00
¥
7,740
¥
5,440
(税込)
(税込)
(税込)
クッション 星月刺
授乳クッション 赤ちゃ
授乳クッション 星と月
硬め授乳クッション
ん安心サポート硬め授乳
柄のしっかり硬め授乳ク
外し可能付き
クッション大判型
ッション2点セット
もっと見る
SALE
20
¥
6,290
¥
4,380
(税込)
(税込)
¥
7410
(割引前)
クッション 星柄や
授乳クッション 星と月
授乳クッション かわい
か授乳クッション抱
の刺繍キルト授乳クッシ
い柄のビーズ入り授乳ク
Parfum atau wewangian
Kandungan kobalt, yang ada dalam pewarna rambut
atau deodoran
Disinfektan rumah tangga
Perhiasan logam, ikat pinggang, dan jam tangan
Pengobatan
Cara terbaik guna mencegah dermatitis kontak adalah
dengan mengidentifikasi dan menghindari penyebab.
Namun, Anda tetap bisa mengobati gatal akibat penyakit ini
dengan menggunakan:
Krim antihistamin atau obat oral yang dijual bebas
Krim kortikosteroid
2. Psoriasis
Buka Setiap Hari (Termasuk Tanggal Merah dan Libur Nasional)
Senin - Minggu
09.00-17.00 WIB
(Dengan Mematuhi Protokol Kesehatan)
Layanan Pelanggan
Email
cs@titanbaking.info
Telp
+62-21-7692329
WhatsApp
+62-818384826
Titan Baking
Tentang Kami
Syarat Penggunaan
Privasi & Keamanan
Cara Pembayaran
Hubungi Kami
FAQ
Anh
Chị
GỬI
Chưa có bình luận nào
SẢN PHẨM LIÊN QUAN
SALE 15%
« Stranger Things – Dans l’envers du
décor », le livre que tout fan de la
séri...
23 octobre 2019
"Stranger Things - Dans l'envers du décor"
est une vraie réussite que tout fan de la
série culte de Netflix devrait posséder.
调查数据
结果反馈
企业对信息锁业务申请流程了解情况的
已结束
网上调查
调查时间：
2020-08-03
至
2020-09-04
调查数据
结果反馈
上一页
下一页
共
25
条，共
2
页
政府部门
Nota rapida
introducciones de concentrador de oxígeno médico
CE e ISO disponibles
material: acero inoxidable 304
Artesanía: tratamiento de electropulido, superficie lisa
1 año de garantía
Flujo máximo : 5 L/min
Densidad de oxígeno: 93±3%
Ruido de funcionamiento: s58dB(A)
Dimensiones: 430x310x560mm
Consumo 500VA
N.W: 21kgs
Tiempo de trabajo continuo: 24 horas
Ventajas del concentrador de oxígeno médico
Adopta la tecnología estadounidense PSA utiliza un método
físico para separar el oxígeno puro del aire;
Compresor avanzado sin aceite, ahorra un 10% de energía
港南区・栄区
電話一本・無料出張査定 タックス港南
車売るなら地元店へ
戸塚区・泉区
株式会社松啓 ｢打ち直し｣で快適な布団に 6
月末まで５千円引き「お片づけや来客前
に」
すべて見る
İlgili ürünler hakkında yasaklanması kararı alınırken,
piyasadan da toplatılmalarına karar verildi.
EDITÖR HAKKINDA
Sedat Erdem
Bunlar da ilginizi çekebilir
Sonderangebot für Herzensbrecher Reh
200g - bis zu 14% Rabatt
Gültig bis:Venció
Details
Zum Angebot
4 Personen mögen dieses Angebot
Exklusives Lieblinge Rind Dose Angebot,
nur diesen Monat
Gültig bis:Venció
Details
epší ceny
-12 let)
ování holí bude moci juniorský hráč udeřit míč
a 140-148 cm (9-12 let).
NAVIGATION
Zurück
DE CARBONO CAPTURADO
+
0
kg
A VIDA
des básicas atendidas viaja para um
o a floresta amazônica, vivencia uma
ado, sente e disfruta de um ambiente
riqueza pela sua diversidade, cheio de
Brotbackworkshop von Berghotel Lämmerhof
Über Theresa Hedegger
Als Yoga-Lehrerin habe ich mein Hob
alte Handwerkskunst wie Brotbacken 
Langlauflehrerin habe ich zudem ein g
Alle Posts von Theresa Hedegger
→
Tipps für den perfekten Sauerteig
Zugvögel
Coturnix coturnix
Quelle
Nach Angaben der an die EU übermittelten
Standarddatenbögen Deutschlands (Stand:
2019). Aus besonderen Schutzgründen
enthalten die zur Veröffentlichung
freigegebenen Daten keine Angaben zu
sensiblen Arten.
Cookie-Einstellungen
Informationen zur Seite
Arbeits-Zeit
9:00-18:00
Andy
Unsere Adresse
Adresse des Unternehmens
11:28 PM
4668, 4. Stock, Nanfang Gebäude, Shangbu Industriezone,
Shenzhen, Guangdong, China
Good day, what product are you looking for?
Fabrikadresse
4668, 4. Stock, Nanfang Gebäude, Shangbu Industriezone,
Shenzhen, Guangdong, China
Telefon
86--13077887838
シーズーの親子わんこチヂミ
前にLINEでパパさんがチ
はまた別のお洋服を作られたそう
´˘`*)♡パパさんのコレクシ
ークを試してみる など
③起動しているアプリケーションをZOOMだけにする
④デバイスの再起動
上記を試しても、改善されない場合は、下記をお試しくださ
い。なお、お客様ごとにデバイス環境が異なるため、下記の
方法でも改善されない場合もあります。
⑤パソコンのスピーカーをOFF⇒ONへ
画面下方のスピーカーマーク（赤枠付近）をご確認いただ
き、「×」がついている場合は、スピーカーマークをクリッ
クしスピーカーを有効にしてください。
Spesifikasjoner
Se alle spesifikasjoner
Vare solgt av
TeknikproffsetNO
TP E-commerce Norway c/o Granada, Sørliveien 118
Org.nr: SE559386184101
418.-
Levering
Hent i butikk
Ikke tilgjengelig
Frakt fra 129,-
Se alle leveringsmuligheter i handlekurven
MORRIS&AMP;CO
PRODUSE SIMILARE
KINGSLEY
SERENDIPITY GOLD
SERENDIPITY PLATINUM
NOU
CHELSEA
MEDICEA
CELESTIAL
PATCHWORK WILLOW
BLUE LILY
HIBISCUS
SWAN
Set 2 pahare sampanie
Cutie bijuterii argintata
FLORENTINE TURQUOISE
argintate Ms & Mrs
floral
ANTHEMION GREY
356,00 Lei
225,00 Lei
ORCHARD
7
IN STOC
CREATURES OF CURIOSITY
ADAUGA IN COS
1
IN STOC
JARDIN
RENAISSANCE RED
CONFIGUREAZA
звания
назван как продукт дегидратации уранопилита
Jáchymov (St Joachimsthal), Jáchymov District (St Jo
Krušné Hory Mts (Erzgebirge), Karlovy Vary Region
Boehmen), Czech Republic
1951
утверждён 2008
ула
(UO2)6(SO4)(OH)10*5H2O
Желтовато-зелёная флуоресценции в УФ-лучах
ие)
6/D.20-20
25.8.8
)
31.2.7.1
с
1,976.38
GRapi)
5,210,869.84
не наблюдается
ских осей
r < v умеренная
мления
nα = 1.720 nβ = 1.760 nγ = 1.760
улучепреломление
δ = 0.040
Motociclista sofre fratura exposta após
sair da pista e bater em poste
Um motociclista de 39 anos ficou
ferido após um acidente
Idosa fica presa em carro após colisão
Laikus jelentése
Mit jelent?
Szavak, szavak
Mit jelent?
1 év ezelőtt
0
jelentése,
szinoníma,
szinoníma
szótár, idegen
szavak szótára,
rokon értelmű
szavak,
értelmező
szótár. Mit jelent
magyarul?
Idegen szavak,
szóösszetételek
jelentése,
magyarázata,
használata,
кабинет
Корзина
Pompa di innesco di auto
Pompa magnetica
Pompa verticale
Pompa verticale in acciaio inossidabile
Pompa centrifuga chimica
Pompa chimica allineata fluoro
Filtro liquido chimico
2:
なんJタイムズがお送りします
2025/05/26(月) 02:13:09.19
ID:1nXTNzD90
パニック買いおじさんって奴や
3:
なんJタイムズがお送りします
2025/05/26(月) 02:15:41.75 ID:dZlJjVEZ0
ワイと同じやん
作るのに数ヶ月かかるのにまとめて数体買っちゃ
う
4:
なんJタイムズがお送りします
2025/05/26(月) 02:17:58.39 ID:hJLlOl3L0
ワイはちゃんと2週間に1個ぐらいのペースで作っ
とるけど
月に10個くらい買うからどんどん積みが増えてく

◆ ◆ ◆ ◆ ◆

→ Instructions to follow:
Restate, word for word and with nothing added, the lines from the first line of the listing through the one where "2. Psoriasis" stands.

→ Written response:
00
¥
7,740
¥
5,440
(税込)
(税込)
(税込)
クッション 星月刺
授乳クッション 赤ちゃ
授乳クッション 星と月
硬め授乳クッション
ん安心サポート硬め授乳
柄のしっかり硬め授乳ク
外し可能付き
クッション大判型
ッション2点セット
もっと見る
SALE
20
¥
6,290
¥
4,380
(税込)
(税込)
¥
7410
(割引前)
クッション 星柄や
授乳クッション 星と月
授乳クッション かわい
か授乳クッション抱
の刺繍キルト授乳クッシ
い柄のビーズ入り授乳ク
Parfum atau wewangian
Kandungan kobalt, yang ada dalam pewarna rambut
atau deodoran
Disinfektan rumah tangga
Perhiasan logam, ikat pinggang, dan jam tangan
Pengobatan
Cara terbaik guna mencegah dermatitis kontak adalah
dengan mengidentifikasi dan menghindari penyebab.
Namun, Anda tetap bisa mengobati gatal akibat penyakit ini
dengan menggunakan:
Krim antihistamin atau obat oral yang dijual bebas
Krim kortikosteroid
2. Psoriasis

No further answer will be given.